Donc sur cet exemple très simple,
et très abstrait en même temps, on voit qu’il y a le processus d’une vérité.
Une vérité est un processus, originé dans la trace d’un événement et qui
construit par étapes une vérité nouvelle.
Et alors la 4e idée
fondamentale, c’est la suivante : c’est que le processus d’une vérité
constitue un sujet ; le processus, qui organise la vérité, est aussi et en
même temps, la constitution d’un sujet.
Donc, « sujet » ici est
toujours le sujet du processus d’une vérité. Et donc, il y a autant de sujets
que de processus. Donc, on pourra dire, la thèse « il y a des
sujets », est au fond une thèse dépendante de la thèse « il y a des
vérités ». Pour autant qu’il y a des vérités, il y a des sujets.
ooo
Donc, finalement, les 4 idées
fondamentales de L’Etre et l’Evénement, je les reprends :
1)
L’être
est pure multiplicité
Il est déployé à travers les
concepts de Vide, de Multiplicité, et d’Infini. Et en définitive, la pensée
pure de l’être c’est la mathématique.
2)
Il
y a des vérités
Il n’y a pas une vérité, ni les
vérités, c’est-à-dire il y a ni un, ni tout, il y a des vérités qui ne sont pas
déductibles de la structure de l’être.
3)
La
source d’une vérité est la trace d’un événement
L’origine d’une vérité est la
trace d’un événement.
4)
le
processus d’une vérité constitue un sujet.

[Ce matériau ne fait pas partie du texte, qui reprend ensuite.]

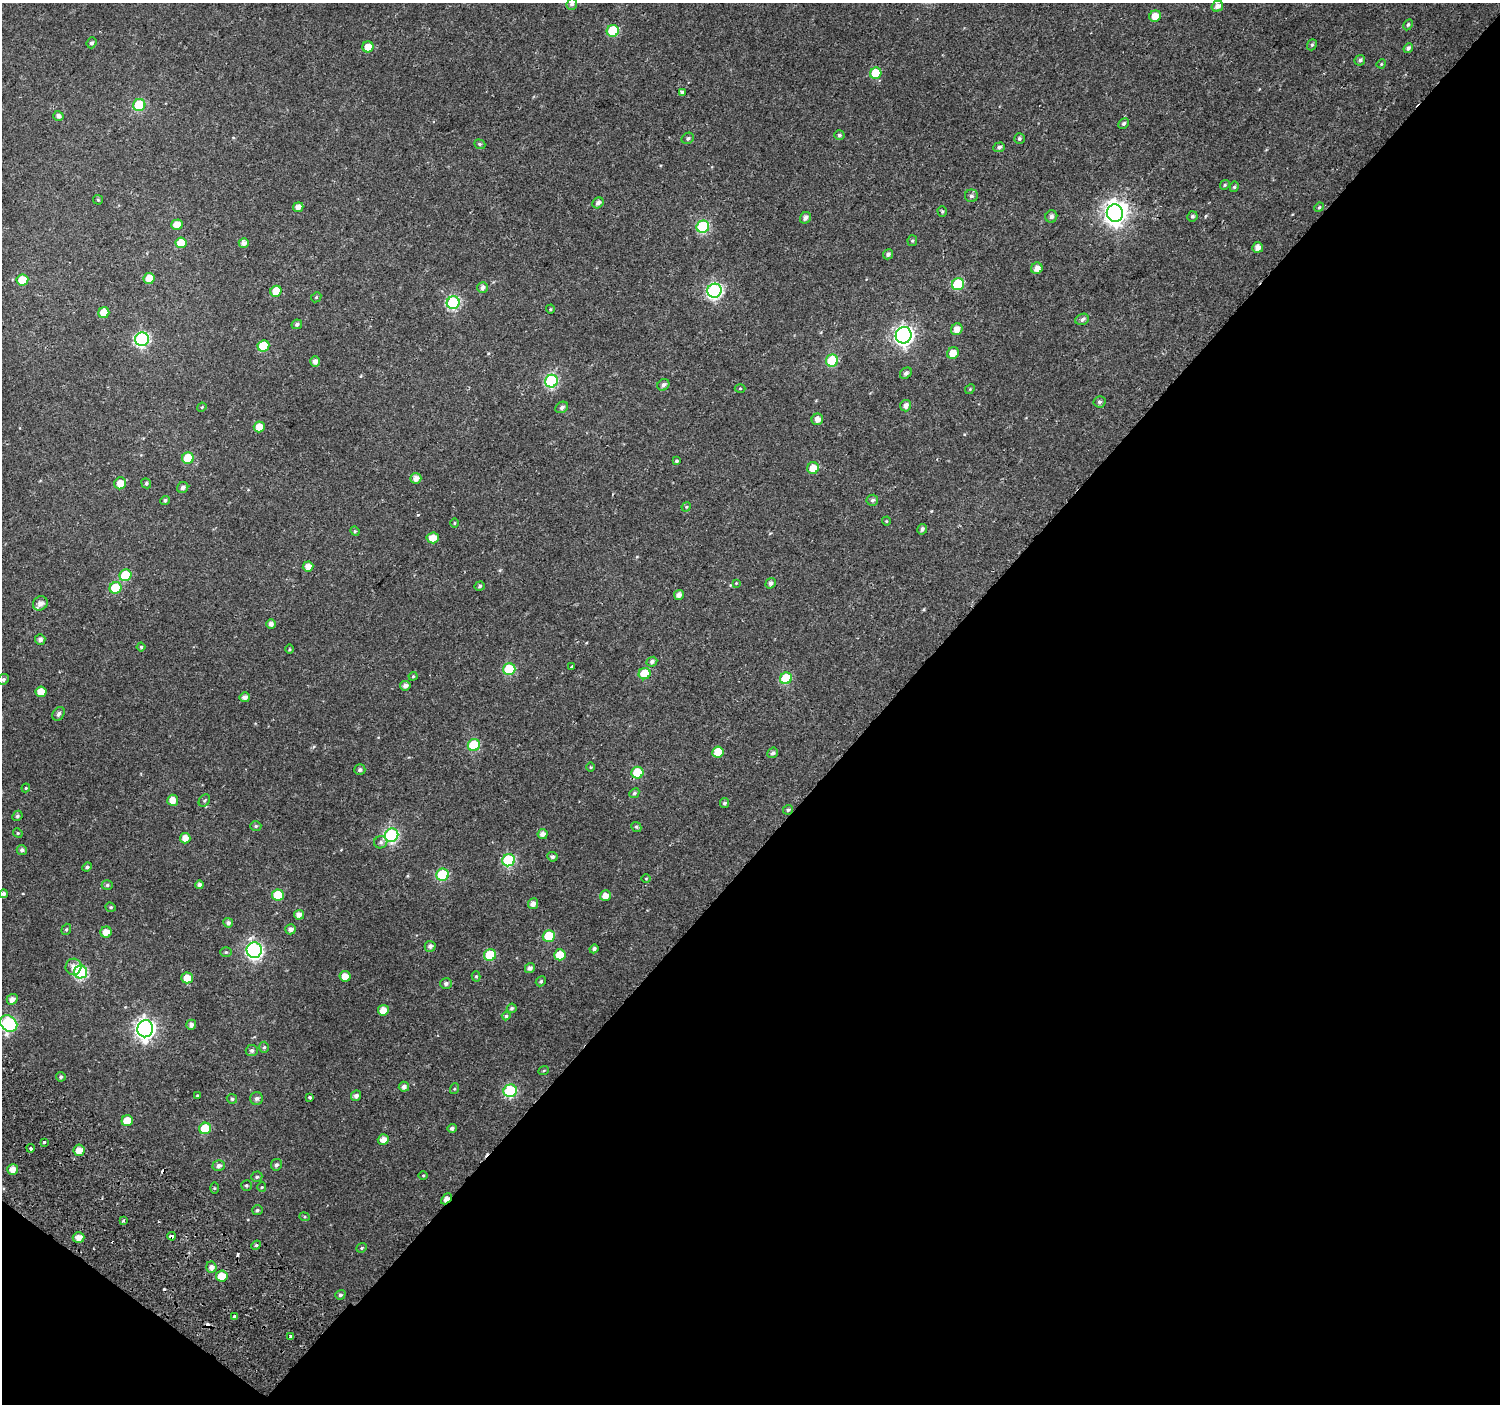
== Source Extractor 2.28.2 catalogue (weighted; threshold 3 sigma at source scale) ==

Donc on peut dire que tout
s’organise autour de 4 concepts : multiple (ou être, c’est pareil),
vérité, événement et sujet. Et l’ordre de l’être et l’événement est celui
de l’enchaînement de ces concepts, pas tout à fait dans cet ordre d’ailleurs,
parce qu’on aura plutôt : être, événement, sujet, vérité.
C’est-à-dire :
·
le
multiple
·
la
rupture événementielle
·
l’origine
du processus de vérité
·
et le
résultat, c’est-à-dire la vérité en tant que produite
ooo
Alors, ça c’était la présentation
absolument générale de cette construction. Je voudrais maintenant la situer un
peu, à la fois dans le contexte de l’époque, ma propre histoire intellectuelle,
et au passage, donner quelques exemples.
En ce qui concerne la
théorie de la multiplicité :
Je vous l’ai dit, il y a là un
rôle fondamental des mathématiques.
Alors là je voudrais insister sur
un point, les mathématiques pour moi ne sont pas du tout un objet de la
philosophie. Je ne suis pas du tout un philosophe des mathématiques. Je ne suis
pas un épistémologue. D’ailleurs, je déteste l’épistémologie, précisément parce
qu’elle ramène les mathématiques à un simple objet d’étude pour la philosophie,
comme s’il pouvait y avoir une philosophie des mathématiques. Il n’y a pas de
philosophie des mathématiques. Les mathématiques, elles sont une condition de
la philosophie elle-même, pour commencer. Je vous ai donné un exemple tout à
l’heure : il est impossible de comprendre vraiment le multiple sans Un,
c’est-à-dire le multiple sans l’Un, si on n’a pas la ressource de la théorie
des ensembles, c’est-à-dire la mathématique après Kantor. De même, on ne
comprend pas réellement ce qu’est une multiplicité infinie sans cette théorie.
Donc là, le lien entre multiple, le vide et l’infini, on ne le comprend
vraiment qu’à travers l’expérience mathématique moderne.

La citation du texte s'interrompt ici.